II - da Contribuição para o PIS/Pasep-Importação e da COFINS-Importação incidentes sobre
serviços, quando importados diretamente por pessoa jurídica beneficiária do RETID.

§ 1 As suspensões de que trata este artigo convertem-se em alíquota zero após o emprego
ou utilização dos serviços nas destinações a que se referem os incisos I e II do caput do art.
8.

§ 2 A pessoa jurídica que não empregar ou utilizar os serviços na forma prevista no § 1 fica
obrigada a recolher os tributos não pagos em decorrência da suspensão de que trata o
caput , acrescidos de juros e multa, de mora ou de ofício, na forma da lei, contados a partir
da data:

I - do pagamento, do crédito, da entrega, do emprego ou da remessa de valores, na condição
de contribuinte, em relação à Contribuição para o PIS/Pasep-Importação e a COFINS-
Importação; e

II - da aquisição, na condição de responsável, em relação à Contribuição para o PIS/Pasep e
à COFINS.

§ 3 O disposto no inciso I do caput aplica-se também na hipótese da receita de aluguel de
máquinas, aparelhos, instrumentos e equipamentos, quando contratados por pessoas
jurídicas habilitadas ao RETID.

§ 4 A fruição do benefício de que trata este artigo depende da comprovação da efetiva
prestação do serviço nas destinações a que se refere o art. 8 .

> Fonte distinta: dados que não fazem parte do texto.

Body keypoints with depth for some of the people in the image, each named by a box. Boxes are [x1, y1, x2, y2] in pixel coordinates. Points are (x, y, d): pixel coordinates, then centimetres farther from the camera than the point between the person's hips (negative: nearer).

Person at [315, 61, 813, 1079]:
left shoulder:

Art. 11. Os benefícios de que tratam os arts. 9 e 10 poderão ser usufruídos em até cinco
anos contados da data de publicação desta Medida Provisória, nas aquisições e importações
realizadas após a habilitação das pessoas jurídicas beneficiadas pelo RETID.

Art. 12. As operações de exportação de PRODE realizadas pelas EED poderão receber a
cobertura de garantia do Seguro de Crédito à Exportação, por intermédio do Fundo de
Garantia à Exportação - FGE, a que se refere a Lei n 9.818, de 23 de agosto de 1999,
compreendidas as garantias prestadas pela União em operações de seguro de crédito
interno para a produção de PED.

CAPÍTULO IV

DISPOSIÇÕES FINAIS

Art. 13. O disposto nesta Medida Provisória não exclui o controle e as restrições à
importação, à exportação, à fabricação, à comercialização e à utilização de produtos
controlados.

Art. 14. As compras e contratações a que se refere esta Medida Provisória observarão as
diretrizes de política externa e os compromissos internacionais ratificados pelo Brasil na área
de defesa, em especial os referentes às salvaguardas.

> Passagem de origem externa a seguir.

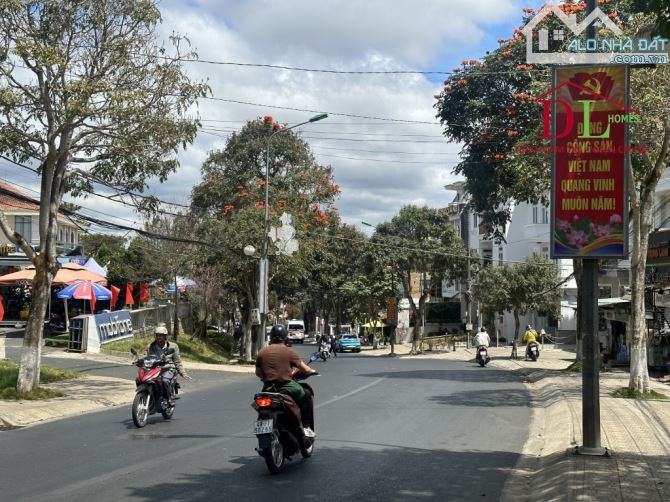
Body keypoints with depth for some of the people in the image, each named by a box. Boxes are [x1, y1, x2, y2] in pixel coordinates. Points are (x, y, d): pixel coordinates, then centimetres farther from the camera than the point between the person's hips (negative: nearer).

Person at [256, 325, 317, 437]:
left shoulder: (261, 352, 5)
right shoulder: (289, 352, -5)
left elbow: (258, 373, 10)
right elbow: (305, 369, -3)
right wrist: (312, 371, 19)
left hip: (268, 389, 3)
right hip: (286, 387, -3)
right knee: (306, 397, 18)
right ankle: (306, 427, 12)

Art. 15. A Lei n 8.666, de 21 de junho de 1993, será aplicada de forma complementar aos
procedimentos licitatórios e aos contratos regidos por esta Medida Provisória.

Art. 16. O Poder Executivo regulamentará o disposto nesta Medida Provisória.

Art. 17. Esta Medida Provisória entra em vigor na data de sua publicação.